Steve applies tape to the floor about five or so feet from one's working surface. This is one's "toe mark" and where one should step back to after a few seconds of working in the automatic drawing exercise.

Here Steve demonstrates how he wants us to move forward to engage the surface with a rapid response--holding the tool (brush, charcoal, graphite) at the end of the tool and leaning in, almost like a fencer, to make the rapid strokes within just a few seconds, then moving back to the toe mark. Once away from the surface, we were to quickly look and again move forward to respond.

Here's the results of my automatic drawing exercise. Once we'd made marks we were asked to "veil" or "obliterate" parts using white paint. The surface became very interesting as the marks were changed by the paint.

Steve discusses Nancy's work with her.
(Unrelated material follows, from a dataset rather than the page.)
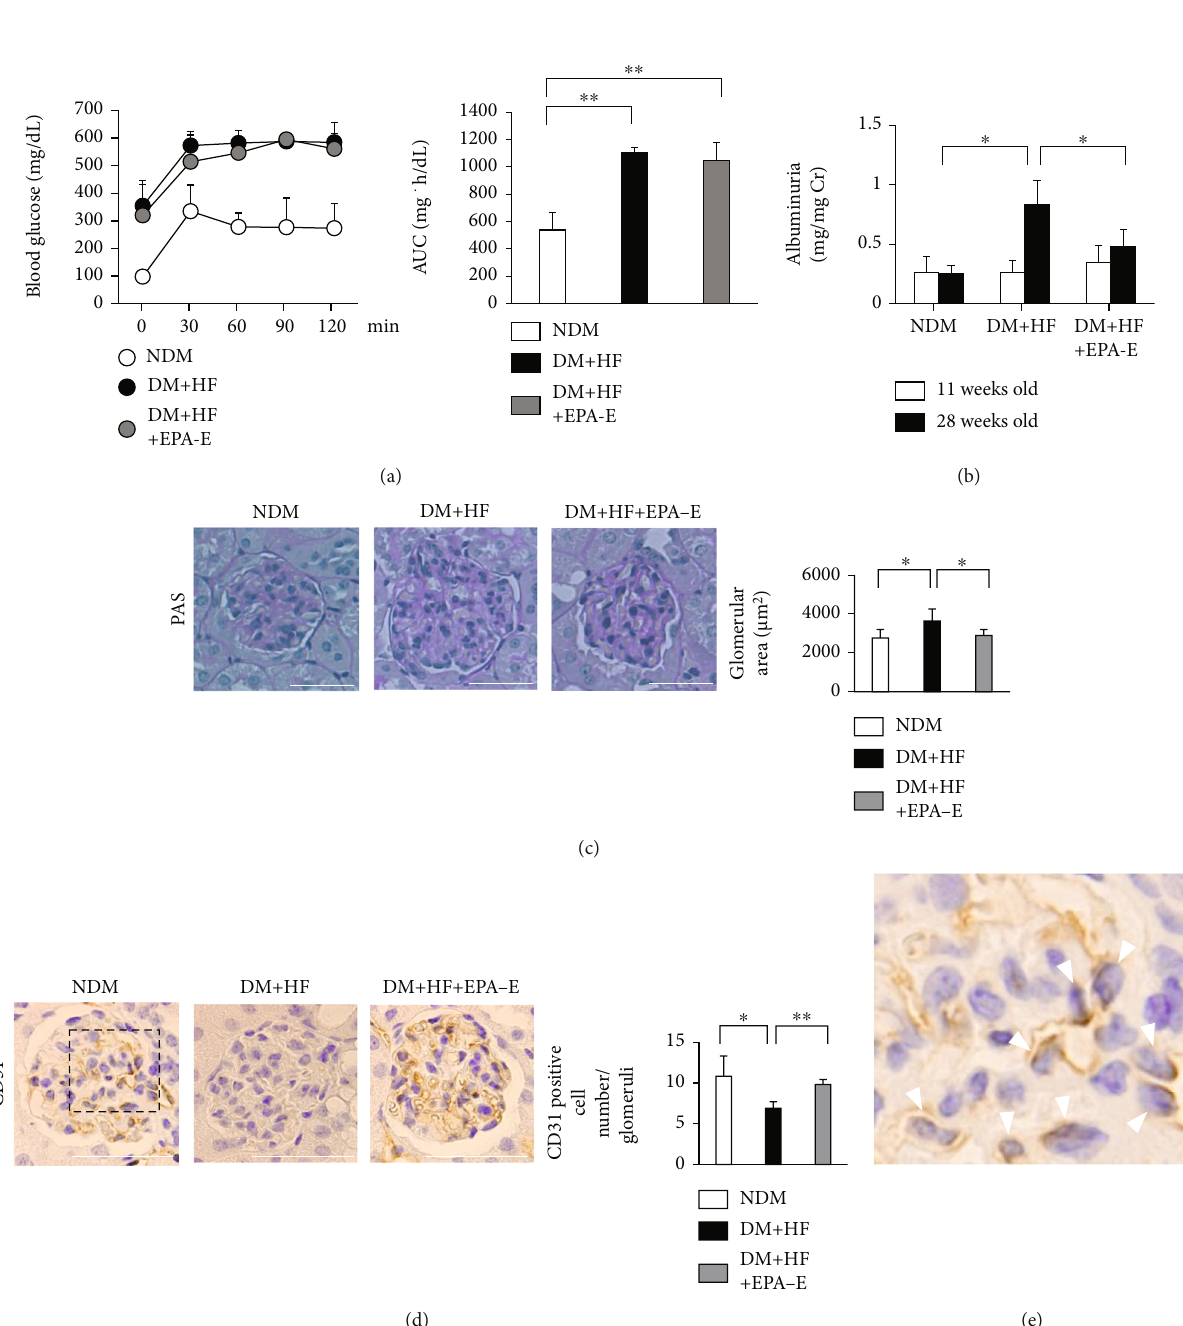
Figure 1: E ff ects of EPA-E on blood glucose, albuminuria, renal morphology, and immunohistochemical staining of CD31 in the experimental groups. (a) Intraperitoneal glucose tolerance tests were performed in the experimental groups. Time-course measurements of blood glucose is shown. The area under the curve is derived from the intraperitoneal glucose tolerance tests. (b) Albuminuria was measured by the Albuwell. (c) Representative light microscopic appearance of glomeruli (periodic acid-Schi ff ) for experimental groups. Morphometric analysis of the glomerular surface area. Bar = 50 μ m . (d) Representative immunohistochemistry of CD31 in the glomeruli. Sections were counterstained with hematoxylin solution. Bar = 50 μ m . (e) Enlarged glomerular image of the box in d. Positive nuclear staining for CD31 was localized in endocapillary area (white triangle). ∗ P < 0 : 05 . ∗∗ P < 0 : 01 . These data are expressed as means ± SD . NDM: nondiabetic mice; DM + HF : mice with STZ-induced diabetes were fed a high-fat diet; DM + HF + EPA − E : STZ-induced diabetic mice were fed a high-fat diet treated with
His feedback is critical and yet kind. It's always to the point. It's amazing to me that he can see and respond so clearly to each person. And he does this over and over again all through the day, and all throughout the workshop.

Steve photographs resulting works throughout the session, as well.
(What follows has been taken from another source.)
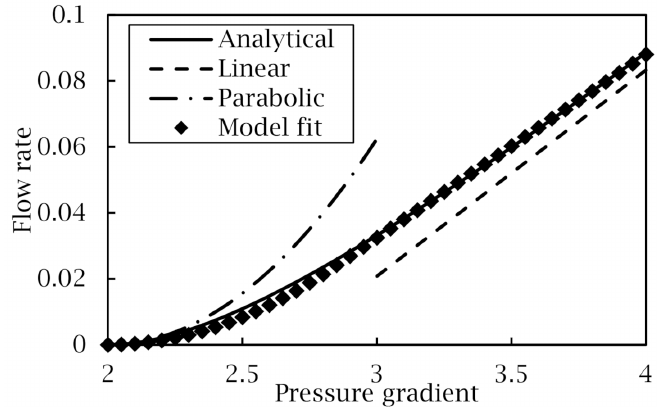
Figure A2. Results of non-dimensional flow rate changes with non-dimensional pressure gradient for Bingham flow through 3D cylinder. The flow rate changes parabolically when pressure gradient is small and linearly when pressure gradient is large. The model that links parabolic and linear form can well match the analytical solution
Participants discuss their works with each other, too.

My working space is quite a mess by the end of the day!

And here are a couple of my things at the end of the day. Maybe I can get there by 8:30 in the morning to make a few changes to the one on the right... we'll see!

Posted using BlogPress from my iPad

Location:Pink Dog Studio, Asheville, NC

Tuesday, March 19, 2013

Florida Tropical Weavers Guild workshop--final thoughts

I arrived home yesterday afternoon from the Florida Tropical Weavers Guild conference.  It's a long drive from north Georgia to central Florida where the conference was held so I broke the return trip into two days.  Luckily, I arrived at the studio just before the start of some heavy rainfall.  I jumped out, threw open the doors and start hauling stuff out of the car.  I got it all inside before the bottom fell out of the clouds.  But, here's what the front room at the studio looks like right now--I'm going to start unpacking and organizing in a few minutes.

The workshop participants were such a great group to work with.  And having Sidsel as the class angel was tremendous.  Here she and I are at the end of the workshop, standing at her loom:

Now... a few photos of work in progress and several pieces that were cut off at the end of the session on Sunday.  Thanks again to the Florida Tropical Weavers Guild for inviting me to teach at this year's conference.  I hope there will be future tapestry workshop offerings through FTWG.  And a big thanks to the fifteen participants who went with me over the weekend on this short tapestry journey!